*Given records*.
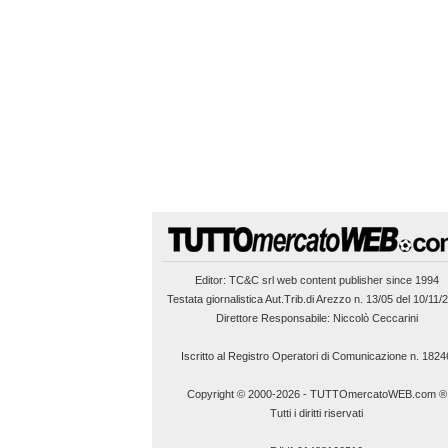
Editor:
TC&C srl
web content publisher since 1994
Testata giornalistica Aut.Trib.di Arezzo n. 13/05 del 10/11/
Direttore Responsabile: Niccolò Ceccarini
Iscritto al Registro Operatori di Comunicazione n. 1824
Copyright © 2000-2026
-
TUTTOmercatoWEB.com ®
Tutti i diritti riservati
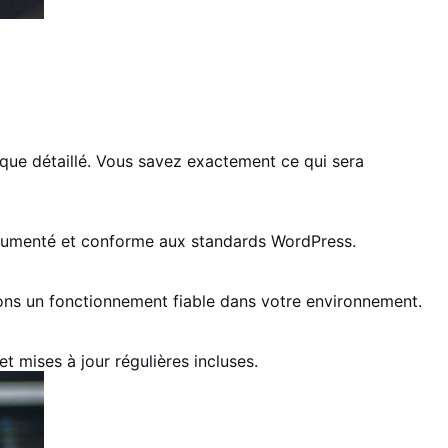
que détaillé. Vous savez exactement ce qui sera
ocumenté et conforme aux standards WordPress.
issons un fonctionnement fiable dans votre environnement.
t mises à jour régulières incluses.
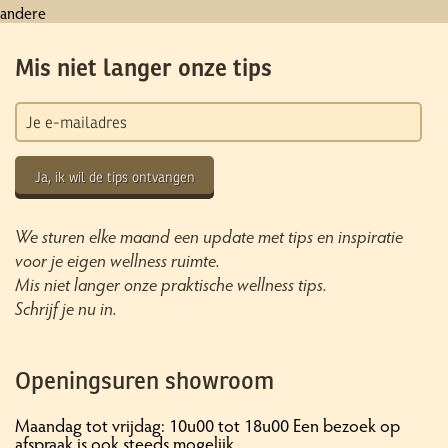
andere
Mis niet langer onze tips
Ja, ik wil de tips ontvangen
We sturen elke maand een update met tips en inspiratie
voor je eigen wellness ruimte.
Mis niet langer onze praktische wellness tips.
Schrijf je nu in.
Openingsuren showroom
Maandag tot vrijdag: 10u00 tot 18u00 Een bezoek op
afspraak is ook steeds mogelijk.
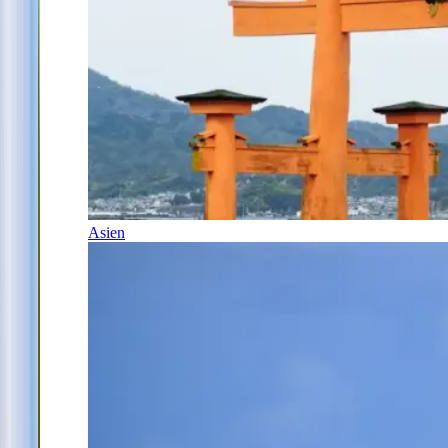
Asien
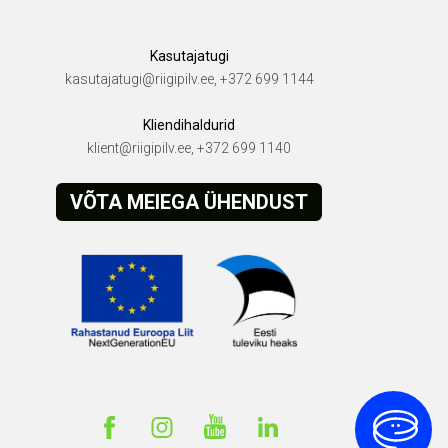
Kasutajatugi
kasutajatugi@riigipilv.ee, +372 699 1144
Kliendihaldurid
klient@riigipilv.ee, +372 699 1140
VÕTA MEIEGA ÜHENDUST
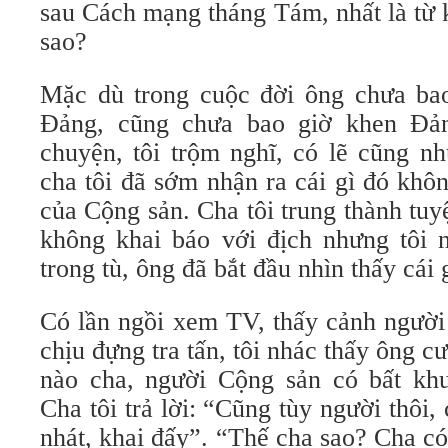
sau Cách mạng tháng Tám, nhất là từ kh
sao?
Mặc dù trong cuộc đời ông chưa ba
Đảng, cũng chưa bao giờ khen Đả
chuyện, tôi trộm nghĩ, có lẽ cũng 
cha tôi đã sớm nhận ra cái gì đó khô
của Cộng sản. Cha tôi trung thành tuy
không khai báo với địch nhưng tôi 
trong tù, ông đã bắt đầu nhìn thấy cái 
Có lần ngồi xem TV, thấy cảnh người
chịu đựng tra tấn, tôi nhác thấy ông c
nào cha, người Cộng sản có bất kh
Cha tôi trả lời: “Cũng tùy người thôi
nhát, khai đấy”. “Thế cha sao? Cha c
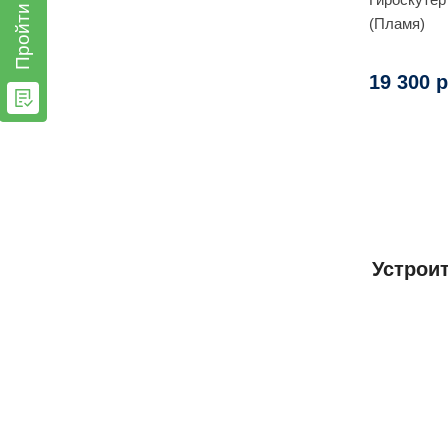
Пройти тест
(Пламя)
19 300 р
Устрои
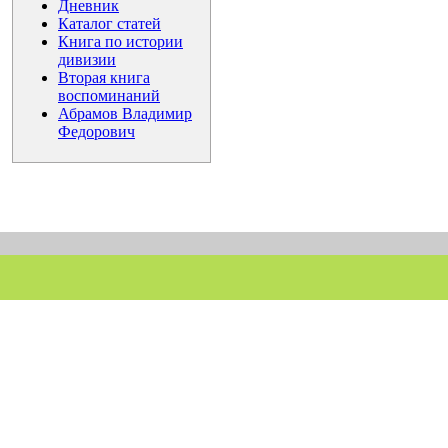
Дневник
Каталог статей
Книга по истории
дивизии
Вторая книга
воспоминаний
Абрамов Владимир
Федорович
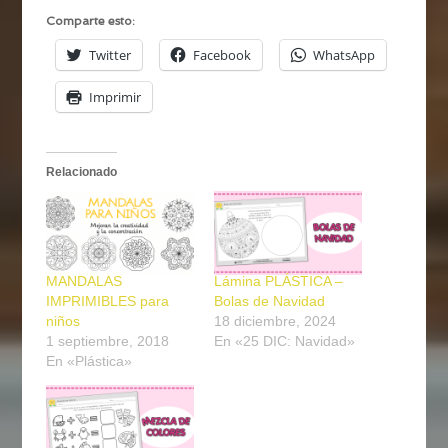
Comparte esto:
Twitter
Facebook
WhatsApp
Imprimir
Relacionado
MANDALAS
Lámina PLÁSTICA –
IMPRIMIBLES para
Bolas de Navidad
niños
18 diciembre, 2024
1 septiembre, 2018
En «25 DIC: Navidad»
En «Plástica»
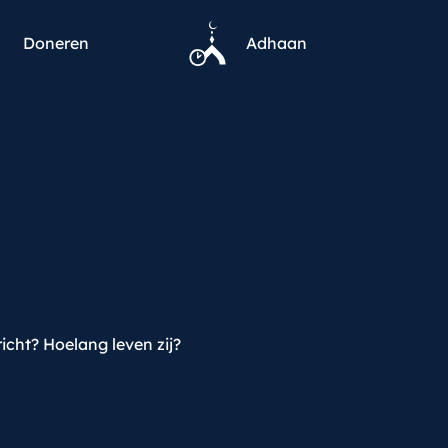
Doneren
Adhaan
cht? Hoelang leven zij?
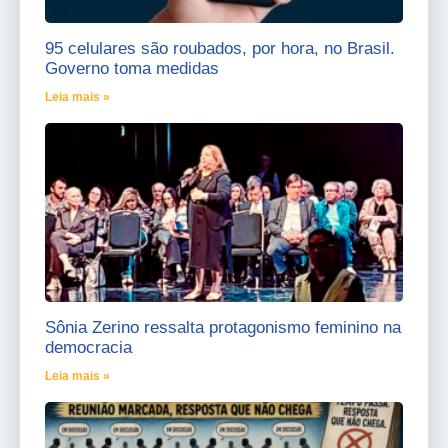
95 celulares são roubados, por hora, no Brasil.
Governo toma medidas
Leia mais »
Sônia Zerino ressalta protagonismo feminino na
democracia
Leia mais »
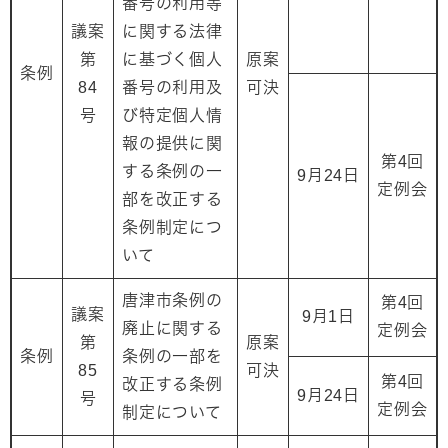
番号の利用等
議案
に関する法律
第
に基づく個人
原案
条例
84
番号の利用及
可決
号
び特定個人情
報の提供に関
第4回
する条例の一
9月24日
定例会
部を改正する
条例制定につ
いて
唐津市条例の
第4回
議案
9月1日
廃止に関する
定例会
第
原案
条例
条例の一部を
85
可決
第4回
改正する条例
9月24日
号
定例会
制定について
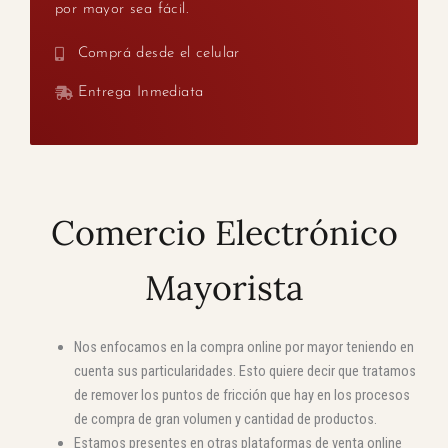
por mayor sea fácil.
Comprá desde el celular
Entrega Inmediata
Comercio Electrónico
Mayorista
Nos enfocamos en la compra online por mayor teniendo en
cuenta sus particularidades. Esto quiere decir que tratamos
de remover los puntos de fricción que hay en los procesos
de compra de gran volumen y cantidad de productos.
Estamos presentes en otras plataformas de venta online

*Your task*. Render the records as a Markdown table with the columns "Row" and "Text", starting with the first line of the records and going on through the line with "t mises à jour régulières incluses.". Number the rows, leave out blank lines, and omit the pictures.

*Expected answer*.
| Row | Text |
|---|---|
| 1 | Editor: |
| 2 | TC&C srl |
| 3 | web content publisher since 1994 |
| 4 | Testata giornalistica Aut.Trib.di Arezzo n. 13/05 del 10/11/ |
| 5 | Direttore Responsabile: Niccolò Ceccarini |
| 6 | Iscritto al Registro Operatori di Comunicazione n. 1824 |
| 7 | Copyright © 2000-2026 |
| 8 | - |
| 9 | TUTTOmercatoWEB.com ® |
| 10 | Tutti i diritti riservati |
| 11 | que détaillé. Vous savez exactement ce qui sera |
| 12 | ocumenté et conforme aux standards WordPress. |
| 13 | issons un fonctionnement fiable dans votre environnement. |
| 14 | t mises à jour régulières incluses. |